Il remonta les escaliers humides. Les murs eux-mêmes transpiraient à moitié : il pouvait le voir, à la manière dont la flamme jaune des torches se reflétait sur les briques grisâtre à la découpe de fortune. Au moins était-il impossible de trouver du béton dans ce pays mal rafistolé. Il avait ce matériau en horreur.

Il faut que je fasse remonter les nouvelles fraîches à Dork. Il était bien dix-neuf heures, au vu de la noirceur du ciel, et de son estomac qui grondait déjà. Il renifla avec peu d'élégance – il s'en carrait un peu, personne ne l'accompagnait – et traversa la cour rectangulaire gentiment ornée d'une fontaine en son milieu.

Il bruinait désagréablement, le froid mordait ses doigts.
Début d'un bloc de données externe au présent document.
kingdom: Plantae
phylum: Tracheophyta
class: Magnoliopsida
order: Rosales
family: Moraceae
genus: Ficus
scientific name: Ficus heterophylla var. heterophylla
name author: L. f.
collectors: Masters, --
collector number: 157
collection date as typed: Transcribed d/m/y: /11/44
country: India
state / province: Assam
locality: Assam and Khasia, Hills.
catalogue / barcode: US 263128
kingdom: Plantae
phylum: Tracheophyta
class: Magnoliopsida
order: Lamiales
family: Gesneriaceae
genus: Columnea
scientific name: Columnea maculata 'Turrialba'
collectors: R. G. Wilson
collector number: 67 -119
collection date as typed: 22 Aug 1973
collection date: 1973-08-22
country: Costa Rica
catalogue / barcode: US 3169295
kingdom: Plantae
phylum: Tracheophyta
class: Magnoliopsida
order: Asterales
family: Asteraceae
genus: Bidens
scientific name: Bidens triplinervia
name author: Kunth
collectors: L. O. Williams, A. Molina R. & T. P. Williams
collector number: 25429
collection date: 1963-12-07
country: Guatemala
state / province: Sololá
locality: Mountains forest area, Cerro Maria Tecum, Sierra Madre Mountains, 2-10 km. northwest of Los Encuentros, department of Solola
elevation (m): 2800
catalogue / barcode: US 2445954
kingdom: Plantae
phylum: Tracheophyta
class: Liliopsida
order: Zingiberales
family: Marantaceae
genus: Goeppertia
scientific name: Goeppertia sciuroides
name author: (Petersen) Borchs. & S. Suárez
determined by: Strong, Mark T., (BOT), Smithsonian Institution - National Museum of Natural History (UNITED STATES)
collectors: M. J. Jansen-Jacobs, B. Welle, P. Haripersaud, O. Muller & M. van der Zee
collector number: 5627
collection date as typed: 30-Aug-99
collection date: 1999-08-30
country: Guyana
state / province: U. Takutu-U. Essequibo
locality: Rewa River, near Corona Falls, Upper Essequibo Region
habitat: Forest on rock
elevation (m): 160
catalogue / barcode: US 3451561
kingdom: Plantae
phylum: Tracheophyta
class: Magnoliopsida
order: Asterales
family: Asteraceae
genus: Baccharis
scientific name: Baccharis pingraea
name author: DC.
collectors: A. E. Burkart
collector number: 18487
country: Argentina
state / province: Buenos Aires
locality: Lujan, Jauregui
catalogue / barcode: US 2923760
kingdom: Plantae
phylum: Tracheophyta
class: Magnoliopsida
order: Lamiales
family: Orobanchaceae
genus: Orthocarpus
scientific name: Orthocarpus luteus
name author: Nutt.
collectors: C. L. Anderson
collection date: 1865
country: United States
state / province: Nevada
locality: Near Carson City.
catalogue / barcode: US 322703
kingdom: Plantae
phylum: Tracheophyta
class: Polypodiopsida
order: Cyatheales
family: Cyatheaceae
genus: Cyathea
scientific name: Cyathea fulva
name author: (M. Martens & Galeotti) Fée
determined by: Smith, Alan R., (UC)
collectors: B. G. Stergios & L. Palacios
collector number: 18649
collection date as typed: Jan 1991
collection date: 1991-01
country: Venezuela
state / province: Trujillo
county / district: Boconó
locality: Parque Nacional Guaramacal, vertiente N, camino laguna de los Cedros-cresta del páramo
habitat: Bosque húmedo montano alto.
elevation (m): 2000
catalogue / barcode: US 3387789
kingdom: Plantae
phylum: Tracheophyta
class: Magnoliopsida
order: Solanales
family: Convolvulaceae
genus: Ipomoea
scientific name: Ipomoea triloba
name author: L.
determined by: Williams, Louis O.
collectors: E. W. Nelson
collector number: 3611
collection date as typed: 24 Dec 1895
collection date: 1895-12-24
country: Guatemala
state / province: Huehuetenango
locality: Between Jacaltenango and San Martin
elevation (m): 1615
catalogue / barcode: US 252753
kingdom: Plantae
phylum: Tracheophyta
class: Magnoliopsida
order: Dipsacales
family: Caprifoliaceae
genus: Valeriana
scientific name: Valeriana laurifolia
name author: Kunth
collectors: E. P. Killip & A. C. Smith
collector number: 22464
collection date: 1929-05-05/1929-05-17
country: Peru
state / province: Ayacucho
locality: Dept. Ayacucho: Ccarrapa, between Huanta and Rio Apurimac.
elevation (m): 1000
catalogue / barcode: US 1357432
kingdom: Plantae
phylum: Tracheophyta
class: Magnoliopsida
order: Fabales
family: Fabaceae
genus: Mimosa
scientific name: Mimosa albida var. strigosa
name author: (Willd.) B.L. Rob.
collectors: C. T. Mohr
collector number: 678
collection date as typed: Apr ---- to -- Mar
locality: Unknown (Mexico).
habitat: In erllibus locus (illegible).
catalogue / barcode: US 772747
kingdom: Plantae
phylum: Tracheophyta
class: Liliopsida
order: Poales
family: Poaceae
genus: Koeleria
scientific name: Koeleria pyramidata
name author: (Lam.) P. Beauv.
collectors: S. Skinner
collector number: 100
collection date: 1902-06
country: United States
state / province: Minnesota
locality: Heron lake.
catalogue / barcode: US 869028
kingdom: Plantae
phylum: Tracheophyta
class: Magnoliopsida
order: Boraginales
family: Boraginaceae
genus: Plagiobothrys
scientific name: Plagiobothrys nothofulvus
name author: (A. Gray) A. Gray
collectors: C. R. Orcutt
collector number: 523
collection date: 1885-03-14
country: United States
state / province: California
Sannes bougonna face à ces intempéries particulièrement agaçantes... Du moins, jusqu'à ce que sa botte ne glisse sur les pavés lisses, et qu'il manque de se ramasser la tronche. Son cœur rata un battement, et il retrouva son équilibre juste à temps.

« Saloperies de semelles de merde ! » Il accéléra, bien que prudemment. Il retrouva enfin la galerie qui longeait l'espace, dont le plafond courbe était soutenu par quelques piliers finement dessinés. Après avoir repéré la porte menant au couloir intérieur, il reprit sa marche.

Pas de temps à perdre : ils avaient encore du pain sur la planche, c'était certain.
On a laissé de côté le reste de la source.